This does actually matter for Asia
I've argued, publically on occasion, that the Brexit mess is a local/regional issue. Here in Asia, it has been a source of some confusion, even amusement (unless you hold a UK or Irish passport), but something that is happening 7000 miles away in a distant corner of the Atlantic.
That was true whilst it looked like some sort of deal, however bad, was likely to be agreed. That would have delivered a transition period, time for an actual trade deal to be cobbled together. Time to prepare.
The rising prospect of a no-deal Brexit changes that. It raises the prospects of a disorderly mess in the real economy. And in financial markets, a flight to safety. The UK is not the only country involved, much of the EU will also suffer, though not as badly. US Treasuries will offer the usual sanctuary, as will the USD. Both the EUR and GBP will drop against the USD, the GBP by the most. JPY and CHF will also gain as usual in such circumstances. In Europe, Bunds will look the bond of choice, with the 10Y Bund becoming even more negative.
A stronger USD, of course, means weaker Asian FX, and that poses threats to some economies, especially those with already very high real rates, which should have been looking at those as a potential source of future stimulus if lowered. It is helpful that the newsflow from China seems to have taken a positive turn, but the next 10 days could shift the balance in a more negative direction again.
Time is running out, April 12th is now only a little over a week away and Parliament seems stuck for answers.
Korean CPI falls - time for a rethink at the BoK
With headline inflation in South Korea only 0.4%YoY (March 2019 figure), and core inflation not much higher at 0.9%. The subcomponent CPI falls were broadly based and subsumed an increase in transport costs coming from rising oil prices. This looks weak. Meanwhile, the domestic economy is stagnating together with a decline in export demand. I can think of no good reason why the BoK should not reverse the November 2018 rate cut. It needn't hang about either. We currently forecast a 3Q19 cut. Scrub that. There is no point in them waiting. Make that a 2Q19 cut, and there is a good chance that it is not the only one this year. We'll wait a bit more before we throw another cut into the forecast, but that's where we are leaning. Our 1150 USDKRW forecast for 2Q 2019 is not looking so daft today.

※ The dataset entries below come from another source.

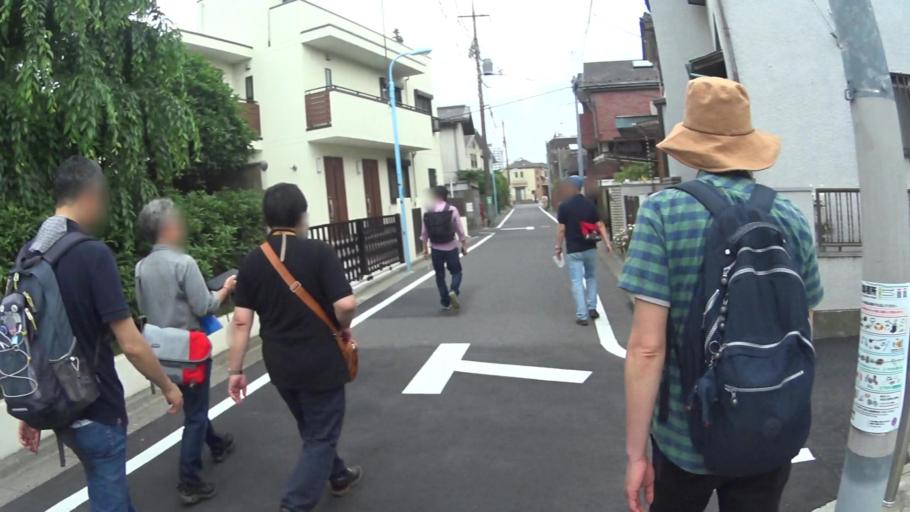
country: JP
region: Tokyo
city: Musashino
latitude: 35.7119
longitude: 139.6195
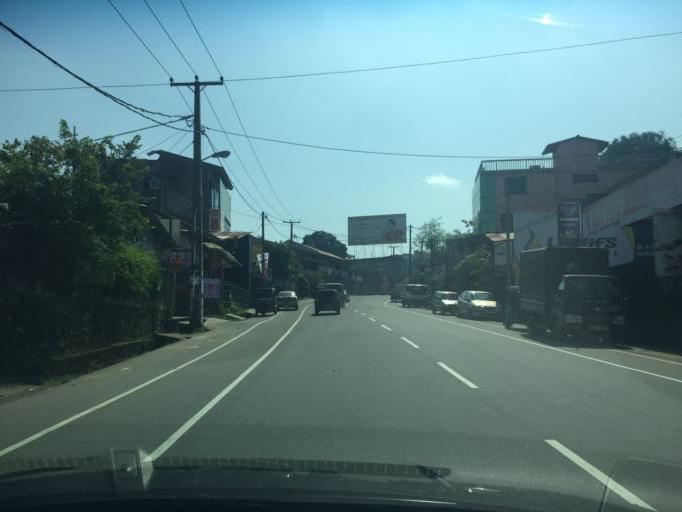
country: LK
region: Western
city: Sri Jayewardenepura Kotte
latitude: 6.8574
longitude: 79.8933
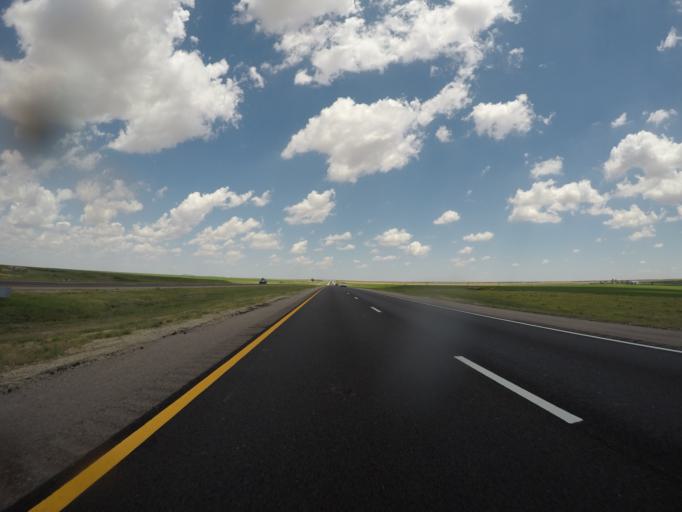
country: US
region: Kansas
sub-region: Sherman County
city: Goodland
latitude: 39.3300
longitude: -101.4835
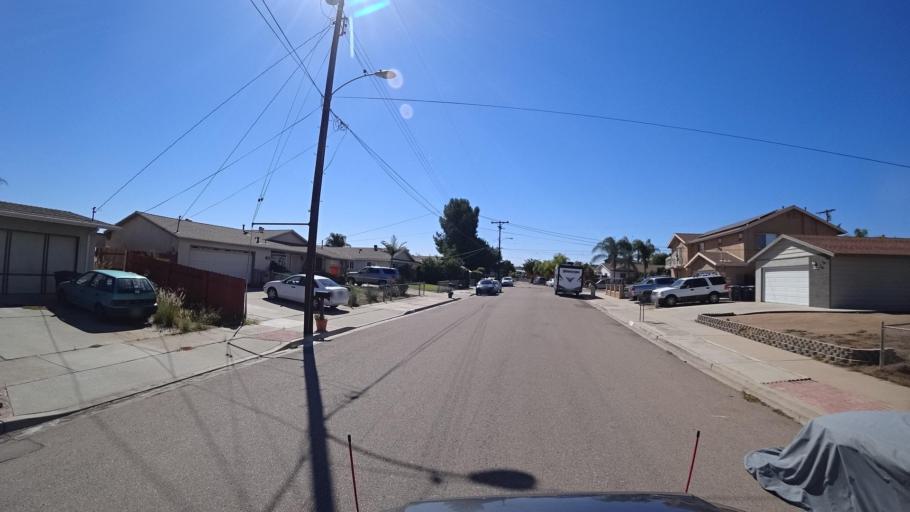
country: US
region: California
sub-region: San Diego County
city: La Presa
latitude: 32.6972
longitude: -117.0077
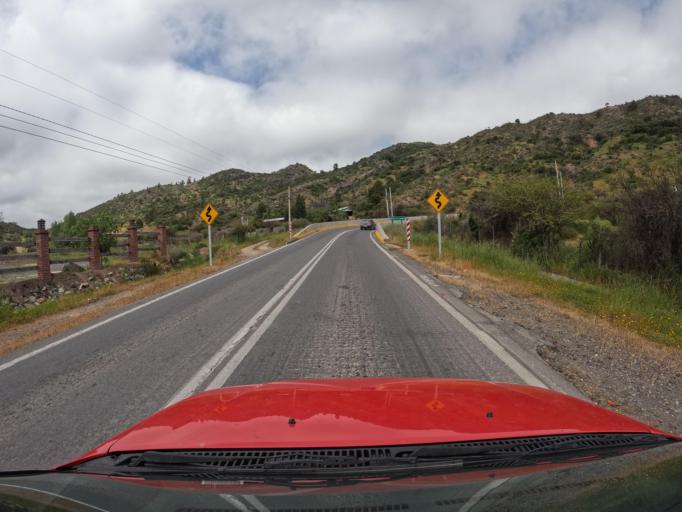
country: CL
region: O'Higgins
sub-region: Provincia de Colchagua
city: Santa Cruz
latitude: -34.6613
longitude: -71.4115
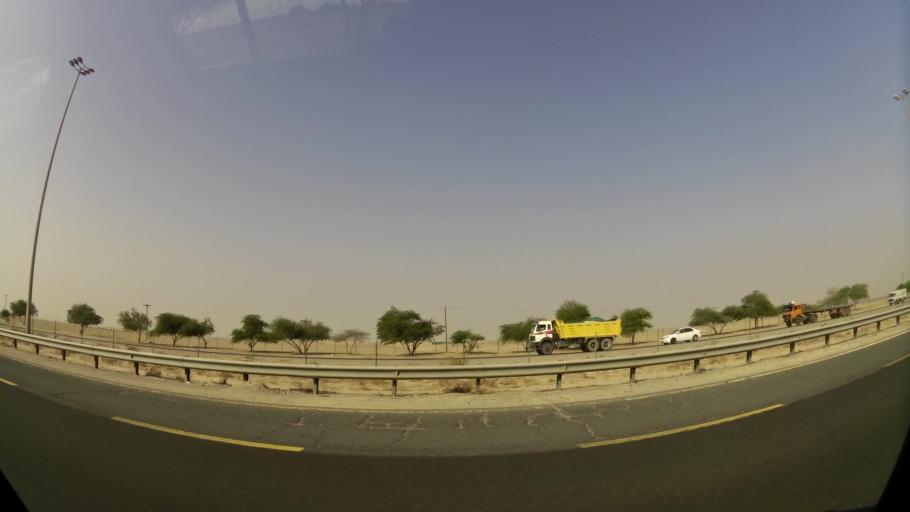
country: KW
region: Al Asimah
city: Ar Rabiyah
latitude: 29.2159
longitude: 47.8849
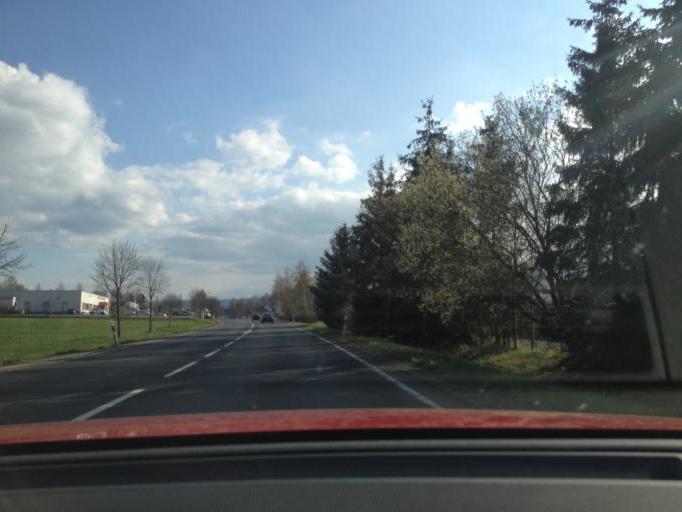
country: DE
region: Bavaria
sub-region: Upper Palatinate
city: Waldershof
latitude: 49.9914
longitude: 12.0685
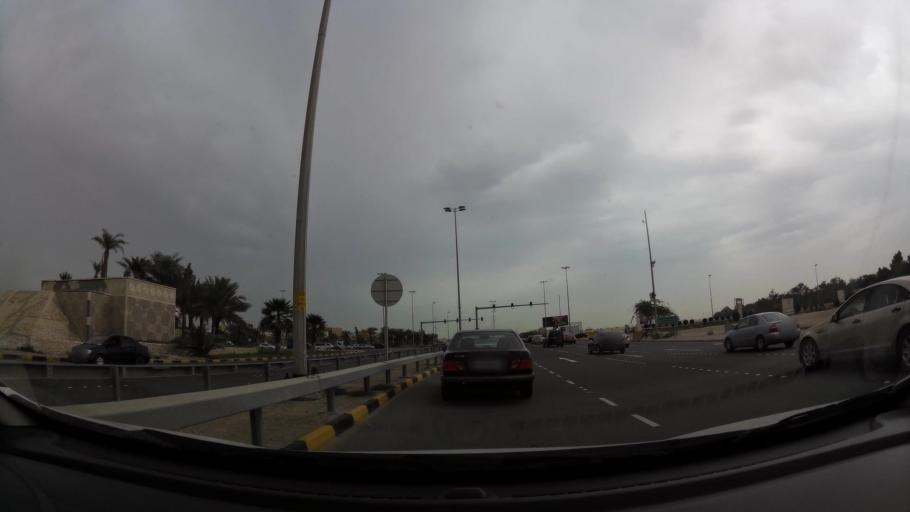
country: BH
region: Central Governorate
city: Dar Kulayb
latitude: 26.0580
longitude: 50.5077
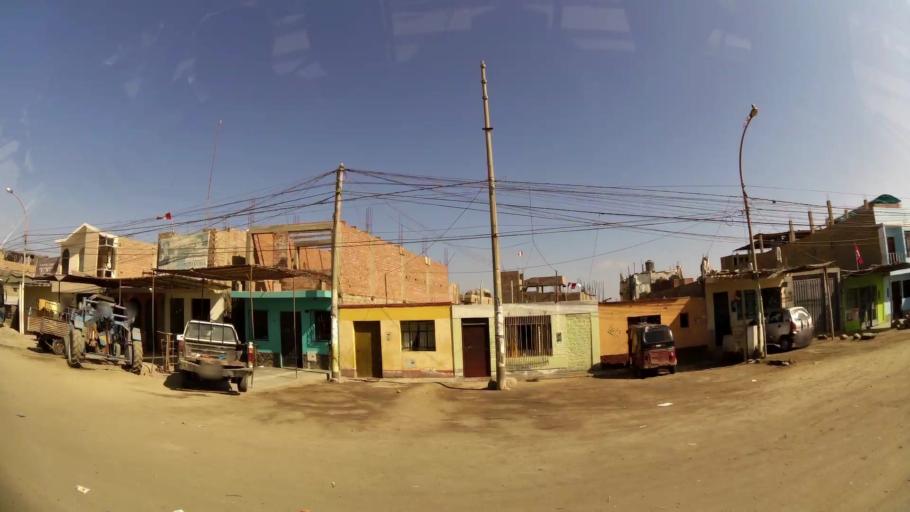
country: PE
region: Ica
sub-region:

RBA and budget in Australia
The RBA will most likely leave rates on hold today, though pressure on them to ease is still lingering. That said, yesterday's moderating home price declines, and improved business sentiment, together with a more positive outlook from China mean that we still think "on hold for the foreseeable future" is the more likely outcome. Building approvals data today are not likely to help that story, but won't utterly derail it either.

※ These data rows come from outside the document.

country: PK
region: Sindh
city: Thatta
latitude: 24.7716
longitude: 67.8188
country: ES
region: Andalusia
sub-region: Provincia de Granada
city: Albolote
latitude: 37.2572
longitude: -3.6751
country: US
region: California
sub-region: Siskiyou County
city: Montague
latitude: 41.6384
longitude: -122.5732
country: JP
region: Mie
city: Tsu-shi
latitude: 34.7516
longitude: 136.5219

Today's budget will also likely help foster a "no-change" outlook, with tax cuts widely expected as a pre-election give-away. Look for the timing of the return of the budget surplus to be postponed past 2020. Blame will likely be placed on "overseas" conditions.
Short break in proceedings
And finally, as I gear up for a short break in the EU, whilst I still have visiting rights, my not-quite daily notes will be on hold for a couple of weeks. My excellent colleagues will, of course, keep up their regular release of notes on the region's data releases, and ASEAN bytes will continue while I weed the French garden.